---- The data

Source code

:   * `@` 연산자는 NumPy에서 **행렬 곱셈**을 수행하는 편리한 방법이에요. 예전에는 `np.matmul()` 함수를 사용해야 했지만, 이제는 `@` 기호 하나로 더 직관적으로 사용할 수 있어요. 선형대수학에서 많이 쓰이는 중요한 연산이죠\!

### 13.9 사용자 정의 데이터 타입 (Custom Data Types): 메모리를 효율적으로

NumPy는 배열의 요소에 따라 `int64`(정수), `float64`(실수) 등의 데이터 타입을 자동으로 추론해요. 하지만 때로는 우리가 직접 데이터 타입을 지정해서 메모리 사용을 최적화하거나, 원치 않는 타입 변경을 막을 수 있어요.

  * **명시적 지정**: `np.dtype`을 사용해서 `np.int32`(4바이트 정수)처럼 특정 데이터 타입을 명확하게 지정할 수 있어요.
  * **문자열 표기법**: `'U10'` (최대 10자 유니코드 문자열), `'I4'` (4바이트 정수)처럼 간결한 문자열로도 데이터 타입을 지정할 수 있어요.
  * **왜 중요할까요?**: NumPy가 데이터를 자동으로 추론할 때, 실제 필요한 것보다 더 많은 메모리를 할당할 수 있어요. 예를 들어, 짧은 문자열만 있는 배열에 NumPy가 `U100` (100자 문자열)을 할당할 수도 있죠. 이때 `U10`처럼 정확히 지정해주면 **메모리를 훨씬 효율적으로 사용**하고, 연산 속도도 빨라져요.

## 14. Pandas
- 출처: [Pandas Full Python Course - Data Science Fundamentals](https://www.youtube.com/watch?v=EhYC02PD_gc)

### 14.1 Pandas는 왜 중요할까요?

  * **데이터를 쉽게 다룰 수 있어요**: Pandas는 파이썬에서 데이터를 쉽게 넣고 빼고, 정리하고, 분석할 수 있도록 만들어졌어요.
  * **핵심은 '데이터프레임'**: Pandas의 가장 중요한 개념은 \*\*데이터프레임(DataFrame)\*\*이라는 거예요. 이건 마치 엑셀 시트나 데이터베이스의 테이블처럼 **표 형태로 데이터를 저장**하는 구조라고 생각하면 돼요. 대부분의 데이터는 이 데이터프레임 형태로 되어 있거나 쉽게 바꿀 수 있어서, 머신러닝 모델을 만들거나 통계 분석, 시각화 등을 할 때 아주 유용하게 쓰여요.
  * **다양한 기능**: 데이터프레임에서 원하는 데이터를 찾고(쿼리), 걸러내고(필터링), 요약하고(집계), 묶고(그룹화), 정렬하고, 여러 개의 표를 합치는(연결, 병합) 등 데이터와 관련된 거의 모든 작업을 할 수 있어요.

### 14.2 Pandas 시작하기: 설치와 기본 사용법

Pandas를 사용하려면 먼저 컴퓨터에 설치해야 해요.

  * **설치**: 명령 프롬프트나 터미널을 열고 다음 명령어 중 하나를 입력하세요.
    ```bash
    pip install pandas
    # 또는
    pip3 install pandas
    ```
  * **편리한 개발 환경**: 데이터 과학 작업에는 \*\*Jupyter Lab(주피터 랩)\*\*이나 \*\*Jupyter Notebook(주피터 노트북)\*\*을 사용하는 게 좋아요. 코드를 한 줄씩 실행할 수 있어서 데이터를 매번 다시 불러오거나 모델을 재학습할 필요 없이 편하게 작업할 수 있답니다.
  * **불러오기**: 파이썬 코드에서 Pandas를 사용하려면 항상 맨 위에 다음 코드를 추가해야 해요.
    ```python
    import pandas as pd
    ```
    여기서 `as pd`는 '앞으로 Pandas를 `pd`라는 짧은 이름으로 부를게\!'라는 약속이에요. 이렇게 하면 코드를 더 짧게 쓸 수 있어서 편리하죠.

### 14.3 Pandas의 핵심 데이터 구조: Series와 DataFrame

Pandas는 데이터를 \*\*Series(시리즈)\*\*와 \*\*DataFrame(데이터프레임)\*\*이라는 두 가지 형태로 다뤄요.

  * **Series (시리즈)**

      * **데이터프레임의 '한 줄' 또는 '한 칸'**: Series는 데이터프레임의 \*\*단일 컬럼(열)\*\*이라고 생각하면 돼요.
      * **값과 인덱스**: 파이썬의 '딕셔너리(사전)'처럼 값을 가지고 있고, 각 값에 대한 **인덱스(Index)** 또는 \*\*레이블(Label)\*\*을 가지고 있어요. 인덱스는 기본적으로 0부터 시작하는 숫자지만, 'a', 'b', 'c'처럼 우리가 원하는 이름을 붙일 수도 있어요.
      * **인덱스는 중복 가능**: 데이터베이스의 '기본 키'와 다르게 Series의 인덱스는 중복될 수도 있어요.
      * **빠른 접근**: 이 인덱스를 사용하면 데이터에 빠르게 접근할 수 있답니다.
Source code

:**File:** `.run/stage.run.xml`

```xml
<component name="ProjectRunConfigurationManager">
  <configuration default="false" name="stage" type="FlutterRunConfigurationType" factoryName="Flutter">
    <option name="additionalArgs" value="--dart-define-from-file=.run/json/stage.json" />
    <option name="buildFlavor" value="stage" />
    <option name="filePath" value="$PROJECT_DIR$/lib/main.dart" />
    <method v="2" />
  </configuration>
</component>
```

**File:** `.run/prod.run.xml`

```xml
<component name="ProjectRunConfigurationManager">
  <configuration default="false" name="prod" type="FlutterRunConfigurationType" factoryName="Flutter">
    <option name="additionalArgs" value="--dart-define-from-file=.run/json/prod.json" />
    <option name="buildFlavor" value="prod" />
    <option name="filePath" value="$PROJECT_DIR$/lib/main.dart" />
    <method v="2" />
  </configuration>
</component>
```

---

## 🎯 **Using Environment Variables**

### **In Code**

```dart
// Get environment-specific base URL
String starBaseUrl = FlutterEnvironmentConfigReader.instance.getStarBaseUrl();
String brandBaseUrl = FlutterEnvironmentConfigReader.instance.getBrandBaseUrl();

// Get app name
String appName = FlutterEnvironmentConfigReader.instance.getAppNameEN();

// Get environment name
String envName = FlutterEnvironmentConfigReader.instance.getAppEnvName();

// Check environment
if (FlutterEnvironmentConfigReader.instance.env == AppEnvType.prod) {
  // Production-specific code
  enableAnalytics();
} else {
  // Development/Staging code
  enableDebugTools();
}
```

--------

Find every line of the data that includes the string "option". Copy each of those lines.

    <option name="additionalArgs" value="--dart-define-from-file=.run/json/stage.json" />
    <option name="buildFlavor" value="stage" />
    <option name="filePath" value="$PROJECT_DIR$/lib/main.dart" />
    <option name="additionalArgs" value="--dart-define-from-file=.run/json/prod.json" />
    <option name="buildFlavor" value="prod" />
    <option name="filePath" value="$PROJECT_DIR$/lib/main.dart" />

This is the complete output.